今日は女性の袴の歴史です
すっかり卒業式の着物として定着した袴姿。
実は袴は元々貴族女性の下着でした
日本は古墳時代から長い間ツーピースで、
男性は衣褌(きぬばかま)
女性は衣裳(きぬも)、と言う姿でした。
衣は上着、今で言うトップスで、
褌はズボン、裳はスカートです^ ^
中国の影響で衣服の様式が変わった
奈良時代でも変わらずツーピースでした。
高松塚古墳の壁画などで知られている
奈良時代の宮廷の女性の服装なんて、
ジャケットにロングスカートですよね😆
で、あのロングスカート『裳(も)』の下に、
女性は袴(ズボン)をはいていました。
今ならペチパンツと言った所でしょうか。
平安時代になって上衣の丈がどんどん伸び
いわゆる唐衣裳姿(十二単)となって
上着の裾を引きずる様になると、
ロングスカートの裳は、
スカートとしては着用出来なくなり
平たく後ろにトレーンを引く形になります。
無理に裳をつけなくても良いんじゃ?
て思いますけれども、
奈良時代の衣服令と言う法律で
裳が正装アイテムと定められていたので、
何とか身につけようとした模様🤣
で、ぐる〜っと下半身を覆っていた裳が
下半身を覆ってくれなくなり、
下着だった袴が見える様になります。
────
▶ 課題と演習:
1 – 本文のうち「平安時代になって上衣の丈が」で始まり「下着だった袴が見える様になります。」で終わる部分を、主な事実を残して箇条書きにまとめてください。
2 – 本文で現代の衣服の呼び方に言い換えられている和装の名称をすべて挙げ、それぞれの言い換えを添えてください。
このあとに続くデータを参照する必要はありません。

[書き起こしたページ内容]
────
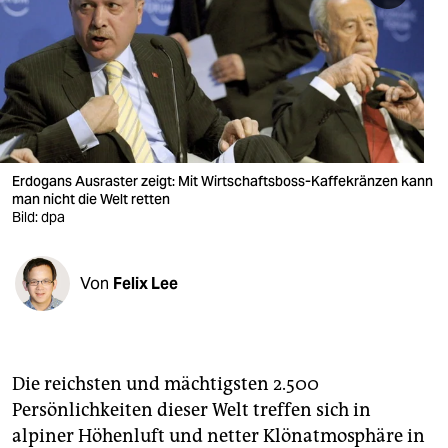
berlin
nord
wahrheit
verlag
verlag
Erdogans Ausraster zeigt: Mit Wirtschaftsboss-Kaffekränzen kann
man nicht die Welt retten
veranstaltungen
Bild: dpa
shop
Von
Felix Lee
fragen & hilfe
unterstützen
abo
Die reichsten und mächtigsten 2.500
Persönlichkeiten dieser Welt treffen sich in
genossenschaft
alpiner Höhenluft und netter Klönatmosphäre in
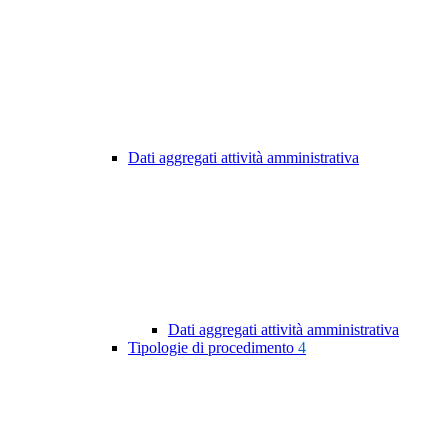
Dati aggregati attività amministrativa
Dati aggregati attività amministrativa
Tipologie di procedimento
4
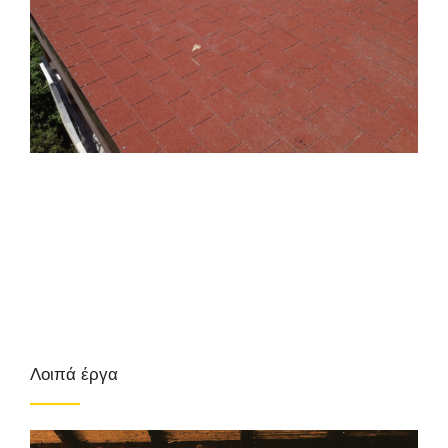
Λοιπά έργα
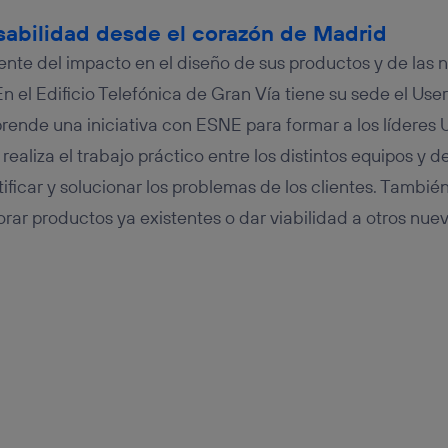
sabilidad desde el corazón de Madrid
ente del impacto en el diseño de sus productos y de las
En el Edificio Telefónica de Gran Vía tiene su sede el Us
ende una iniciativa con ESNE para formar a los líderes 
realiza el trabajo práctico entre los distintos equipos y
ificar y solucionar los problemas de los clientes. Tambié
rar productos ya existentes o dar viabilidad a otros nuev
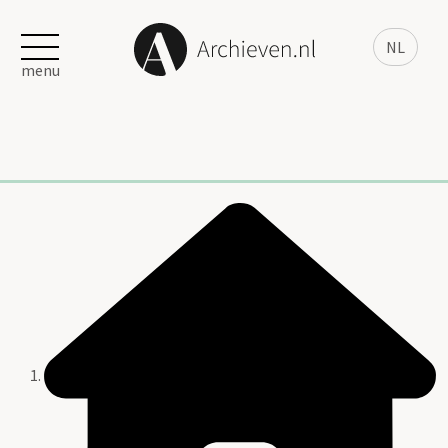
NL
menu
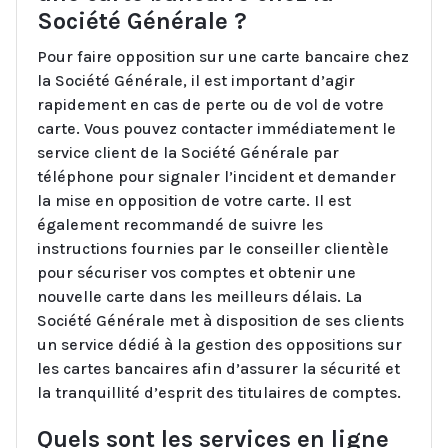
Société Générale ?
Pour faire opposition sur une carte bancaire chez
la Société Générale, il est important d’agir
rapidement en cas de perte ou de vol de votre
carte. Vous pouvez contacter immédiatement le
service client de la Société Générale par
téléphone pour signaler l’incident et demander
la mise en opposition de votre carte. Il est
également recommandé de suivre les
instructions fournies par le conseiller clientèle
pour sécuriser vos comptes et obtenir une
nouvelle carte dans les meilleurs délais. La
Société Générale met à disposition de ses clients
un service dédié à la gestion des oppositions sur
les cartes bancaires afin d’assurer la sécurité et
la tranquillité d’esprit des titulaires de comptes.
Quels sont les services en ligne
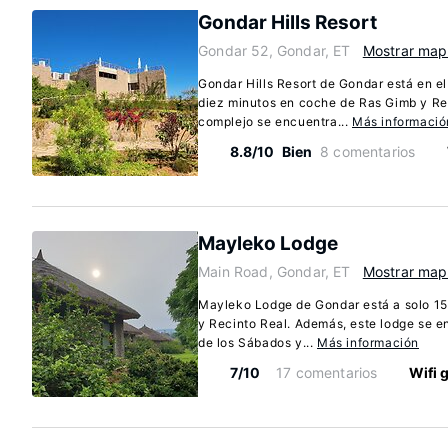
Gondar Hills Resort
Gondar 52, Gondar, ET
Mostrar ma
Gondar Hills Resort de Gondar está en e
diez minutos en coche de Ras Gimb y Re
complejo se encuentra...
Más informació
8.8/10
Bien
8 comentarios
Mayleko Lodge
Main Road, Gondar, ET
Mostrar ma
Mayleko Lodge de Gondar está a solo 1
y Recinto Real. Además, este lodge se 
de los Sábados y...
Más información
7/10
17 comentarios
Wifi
────
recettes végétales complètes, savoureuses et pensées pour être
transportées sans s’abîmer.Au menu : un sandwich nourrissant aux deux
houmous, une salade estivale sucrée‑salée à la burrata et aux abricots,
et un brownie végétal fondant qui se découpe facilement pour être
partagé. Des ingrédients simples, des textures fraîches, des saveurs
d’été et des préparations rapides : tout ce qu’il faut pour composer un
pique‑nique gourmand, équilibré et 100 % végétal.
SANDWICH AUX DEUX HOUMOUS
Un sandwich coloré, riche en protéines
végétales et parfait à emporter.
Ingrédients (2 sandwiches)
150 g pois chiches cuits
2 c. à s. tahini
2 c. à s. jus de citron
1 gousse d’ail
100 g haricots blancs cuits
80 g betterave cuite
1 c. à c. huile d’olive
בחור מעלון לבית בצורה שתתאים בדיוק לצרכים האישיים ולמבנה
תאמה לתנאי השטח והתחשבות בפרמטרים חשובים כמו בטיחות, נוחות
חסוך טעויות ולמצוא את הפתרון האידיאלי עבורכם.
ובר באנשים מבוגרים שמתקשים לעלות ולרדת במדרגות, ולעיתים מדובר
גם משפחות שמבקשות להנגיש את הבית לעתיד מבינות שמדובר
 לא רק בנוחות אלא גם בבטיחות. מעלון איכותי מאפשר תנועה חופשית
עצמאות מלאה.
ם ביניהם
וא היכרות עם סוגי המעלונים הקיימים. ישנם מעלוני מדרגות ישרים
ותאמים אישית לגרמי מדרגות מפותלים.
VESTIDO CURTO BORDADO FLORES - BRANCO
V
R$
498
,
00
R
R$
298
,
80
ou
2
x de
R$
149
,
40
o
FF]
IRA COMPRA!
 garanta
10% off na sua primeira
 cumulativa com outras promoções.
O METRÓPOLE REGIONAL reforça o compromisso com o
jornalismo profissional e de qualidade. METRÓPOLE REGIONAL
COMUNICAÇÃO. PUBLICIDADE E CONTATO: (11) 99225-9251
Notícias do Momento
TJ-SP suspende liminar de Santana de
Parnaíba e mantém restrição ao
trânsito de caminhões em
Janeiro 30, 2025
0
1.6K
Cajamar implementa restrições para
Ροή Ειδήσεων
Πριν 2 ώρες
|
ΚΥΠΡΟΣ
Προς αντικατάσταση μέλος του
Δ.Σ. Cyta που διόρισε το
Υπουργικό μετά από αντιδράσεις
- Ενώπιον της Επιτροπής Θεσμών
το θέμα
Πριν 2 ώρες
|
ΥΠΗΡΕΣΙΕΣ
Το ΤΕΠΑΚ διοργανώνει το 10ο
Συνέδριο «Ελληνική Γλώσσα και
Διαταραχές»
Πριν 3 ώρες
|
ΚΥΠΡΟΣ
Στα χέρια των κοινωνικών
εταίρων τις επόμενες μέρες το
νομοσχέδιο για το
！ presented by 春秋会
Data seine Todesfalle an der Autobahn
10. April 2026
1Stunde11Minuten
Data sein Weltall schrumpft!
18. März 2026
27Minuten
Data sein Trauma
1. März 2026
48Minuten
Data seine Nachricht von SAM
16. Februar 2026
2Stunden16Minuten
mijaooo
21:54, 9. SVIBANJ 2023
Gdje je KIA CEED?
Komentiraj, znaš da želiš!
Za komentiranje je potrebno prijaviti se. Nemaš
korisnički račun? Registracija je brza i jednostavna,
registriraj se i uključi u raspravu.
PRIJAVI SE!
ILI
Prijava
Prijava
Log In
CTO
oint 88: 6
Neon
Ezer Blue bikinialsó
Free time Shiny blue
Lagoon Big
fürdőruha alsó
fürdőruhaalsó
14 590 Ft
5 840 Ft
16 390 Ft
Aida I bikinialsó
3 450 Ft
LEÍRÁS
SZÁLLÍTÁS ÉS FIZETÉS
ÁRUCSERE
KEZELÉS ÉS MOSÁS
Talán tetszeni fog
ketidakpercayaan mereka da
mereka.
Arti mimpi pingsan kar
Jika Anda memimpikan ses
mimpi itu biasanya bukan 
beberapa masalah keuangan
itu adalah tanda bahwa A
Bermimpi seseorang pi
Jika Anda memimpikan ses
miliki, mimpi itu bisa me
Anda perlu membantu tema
────
▶ 各課題の解答:
1 –
- 平安時代に上衣の丈が伸びて唐衣裳姿（十二単）となり、上着の裾を引きずるようになった。
- 裳はスカートとして着用できなくなり、平たく後ろにトレーンを引く形になった。
- 奈良時代の衣服令という法律で裳が正装アイテムと定められていたため、何とか身につけようとしたようである。
- 下半身を覆っていた裳が覆わなくなり、下着だった袴が見えるようになった。

2 –
- 衣：上着（トップス）
- 褌：ズボン
- 裳：スカート（ロングスカート）
- 袴：ズボン（ペチパンツ）